**** EXERCISE TEXT ****

Editor's pick
America
Culture
Leading
Politics
8 min read

Molly Worthen on the charismatic leaders of America's cosmic drama

The plots and plotters that hold us spellbound

Nick is the senior editor of Seen & Unseen.

Viewed from behind, Trump raises a fist.
Trump on the stump.
White House via Wikimedia Commons.

What happens when Americans lose faith in their religious institutions—and politicians fill the void? In Spellbound: How Charisma Shaped American History from the Puritans to Donald Trump, Molly Worthen sweeping history helps us understand the forces that create leaders and hold their followers captive. 
 
Everyone feels it. Cultural and political life in America has become unrecognizable and strange. Firebrands and would-be sages have taken the place of reasonable and responsible leaders. Nuanced debates have given way to the smug confidence of yard signs. Worthen asks just how did we get here? 
 
Worthen, a historian argues that we will understand the present moment if we learn the story of charisma in America. From the Puritans and Andrew Jackson to Black nationalists and Donald Trump, the saga of American charisma stars figures who possess a dangerous and alluring power to move crowds. They invite followers into a cosmic drama that fulfils hopes and rectifies grievances—and these charismatic leaders insist that they alone plot the way. 

Author and historian Tom Holland loved this book.  

“The great story of charisma in American history, from the Massachusetts Bay Colony to MAGA, has never been more thrillingly told, never more learnedly explicated.” 

In this extract, entitled Plotlines, Worthen introduces her four categories of charismatic leader: Prophets. Conquerors, Agitators, and Gurus.  

Plotlines

Over the past several years, whenever I told friends or family that I was writing a book about charisma, they responded with a reasonable question. Which charismatic figures would I include? They peppered me with suggestions: What about Elvis Presley, or Dolly Parton? Michael Jordan or Muhammad Ali? Surely I had to say something about Taylor Swift, right?

****

**WHAT YOU NEED TO DO**
1. Retype the passage of the article on charismatic American leaders from "Editor's pick" up to and including "Seen & Unseen.".
2. Reproduce the lines of the listing verbatim, starting at the line with "让气缸伸出或回退并同时采集气缸上的磁性开" and ending with, and including, the line with "Contraseña perdida".
The article above bears no relation to the listing that comes after it.

**** INPUT DATA ****

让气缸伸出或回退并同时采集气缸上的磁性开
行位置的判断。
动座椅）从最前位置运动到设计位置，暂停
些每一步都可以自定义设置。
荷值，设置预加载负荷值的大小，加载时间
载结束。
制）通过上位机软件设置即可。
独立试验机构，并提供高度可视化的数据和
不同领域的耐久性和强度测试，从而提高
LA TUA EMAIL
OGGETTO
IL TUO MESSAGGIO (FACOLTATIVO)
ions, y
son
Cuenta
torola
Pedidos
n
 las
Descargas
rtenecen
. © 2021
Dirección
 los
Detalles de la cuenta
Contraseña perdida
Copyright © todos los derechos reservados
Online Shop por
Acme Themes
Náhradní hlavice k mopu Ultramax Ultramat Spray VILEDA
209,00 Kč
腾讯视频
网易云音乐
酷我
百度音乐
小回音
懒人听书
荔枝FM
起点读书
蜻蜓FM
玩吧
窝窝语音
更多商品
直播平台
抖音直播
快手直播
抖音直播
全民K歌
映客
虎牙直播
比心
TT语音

****
**** INPUT DATA ****

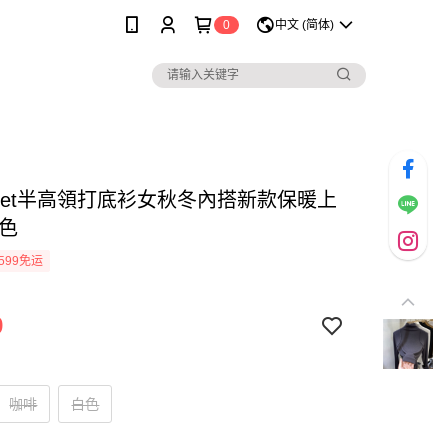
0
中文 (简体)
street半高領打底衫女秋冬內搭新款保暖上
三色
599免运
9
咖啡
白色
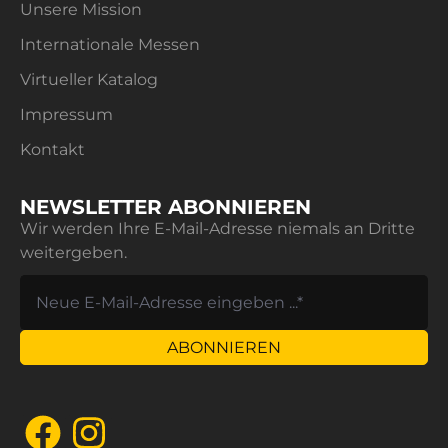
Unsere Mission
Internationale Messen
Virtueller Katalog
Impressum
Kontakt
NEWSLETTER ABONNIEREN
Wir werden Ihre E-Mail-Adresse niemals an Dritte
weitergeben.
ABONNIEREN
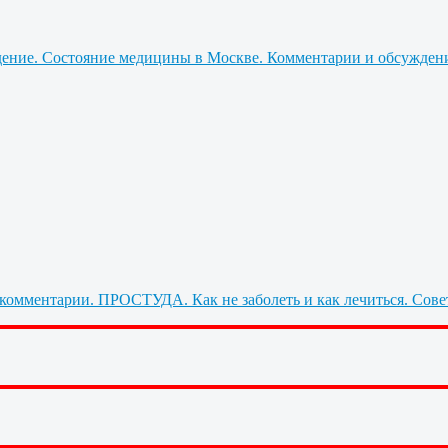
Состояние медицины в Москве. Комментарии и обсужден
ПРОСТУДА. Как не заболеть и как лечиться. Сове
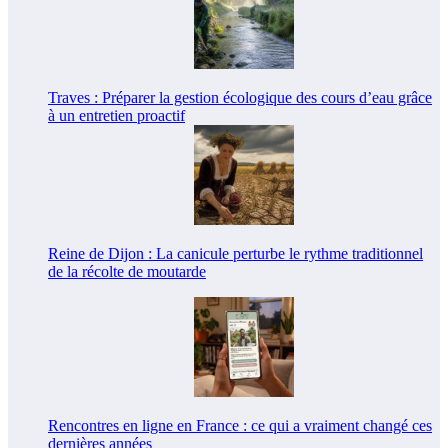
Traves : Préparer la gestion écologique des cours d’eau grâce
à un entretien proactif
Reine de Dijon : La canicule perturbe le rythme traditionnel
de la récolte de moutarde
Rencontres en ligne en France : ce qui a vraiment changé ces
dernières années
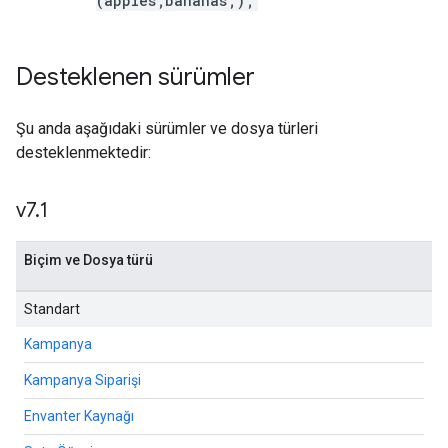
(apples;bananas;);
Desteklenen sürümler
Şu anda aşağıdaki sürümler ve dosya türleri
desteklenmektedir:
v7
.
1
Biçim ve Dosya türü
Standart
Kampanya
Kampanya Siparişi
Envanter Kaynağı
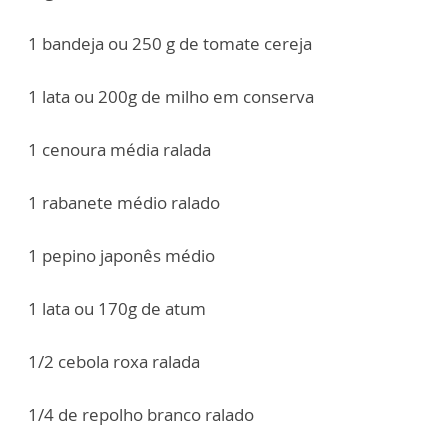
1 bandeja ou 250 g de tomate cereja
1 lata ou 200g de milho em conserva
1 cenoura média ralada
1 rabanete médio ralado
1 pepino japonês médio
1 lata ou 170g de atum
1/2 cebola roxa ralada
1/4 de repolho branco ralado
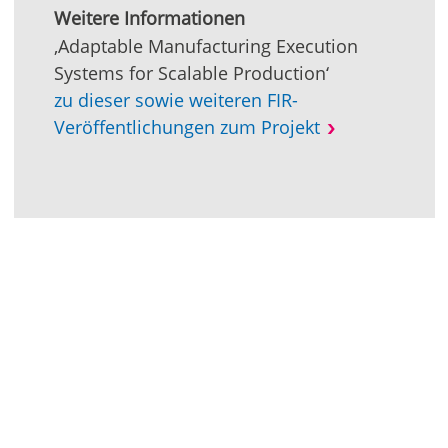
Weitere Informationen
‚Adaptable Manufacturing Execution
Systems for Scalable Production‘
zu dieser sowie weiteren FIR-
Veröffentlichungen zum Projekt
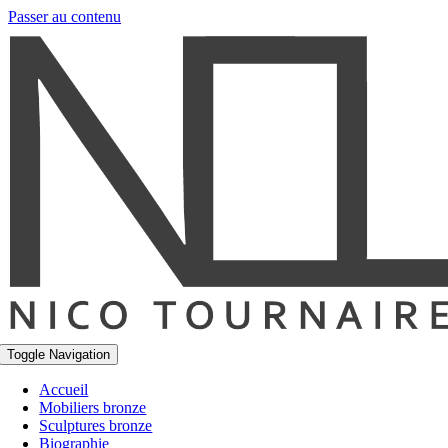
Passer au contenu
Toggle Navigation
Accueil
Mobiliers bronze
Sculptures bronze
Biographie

****
**** INPUT DATA ****

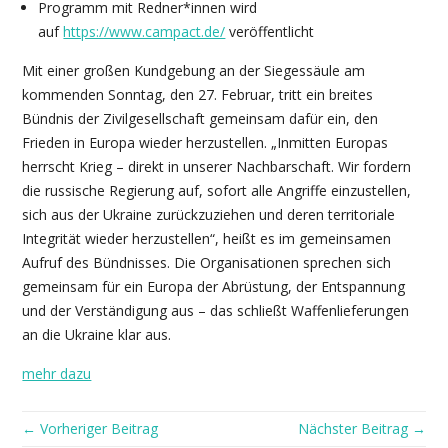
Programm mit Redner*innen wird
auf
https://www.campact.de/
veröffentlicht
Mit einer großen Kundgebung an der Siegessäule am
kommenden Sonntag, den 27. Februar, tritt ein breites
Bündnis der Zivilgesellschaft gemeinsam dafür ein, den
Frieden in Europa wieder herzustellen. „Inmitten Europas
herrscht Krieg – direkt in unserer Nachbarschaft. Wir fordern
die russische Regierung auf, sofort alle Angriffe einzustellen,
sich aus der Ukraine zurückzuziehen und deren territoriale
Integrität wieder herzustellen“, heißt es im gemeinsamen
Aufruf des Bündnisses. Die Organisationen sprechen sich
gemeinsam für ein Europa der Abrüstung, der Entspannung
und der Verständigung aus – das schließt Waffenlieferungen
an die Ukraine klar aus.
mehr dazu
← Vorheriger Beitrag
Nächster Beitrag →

****

**SOLVED TASKS**
1.
Editor's pick
America
Culture
Leading
Politics
8 min read

Molly Worthen on the charismatic leaders of America's cosmic drama

The plots and plotters that hold us spellbound

Nick is the senior editor of Seen & Unseen.

2.
让气缸伸出或回退并同时采集气缸上的磁性开
行位置的判断。
动座椅）从最前位置运动到设计位置，暂停
些每一步都可以自定义设置。
荷值，设置预加载负荷值的大小，加载时间
载结束。
制）通过上位机软件设置即可。
独立试验机构，并提供高度可视化的数据和
不同领域的耐久性和强度测试，从而提高
LA TUA EMAIL
OGGETTO
IL TUO MESSAGGIO (FACOLTATIVO)
ions, y
son
Cuenta
torola
Pedidos
n
 las
Descargas
rtenecen
. © 2021
Dirección
 los
Detalles de la cuenta
Contraseña perdida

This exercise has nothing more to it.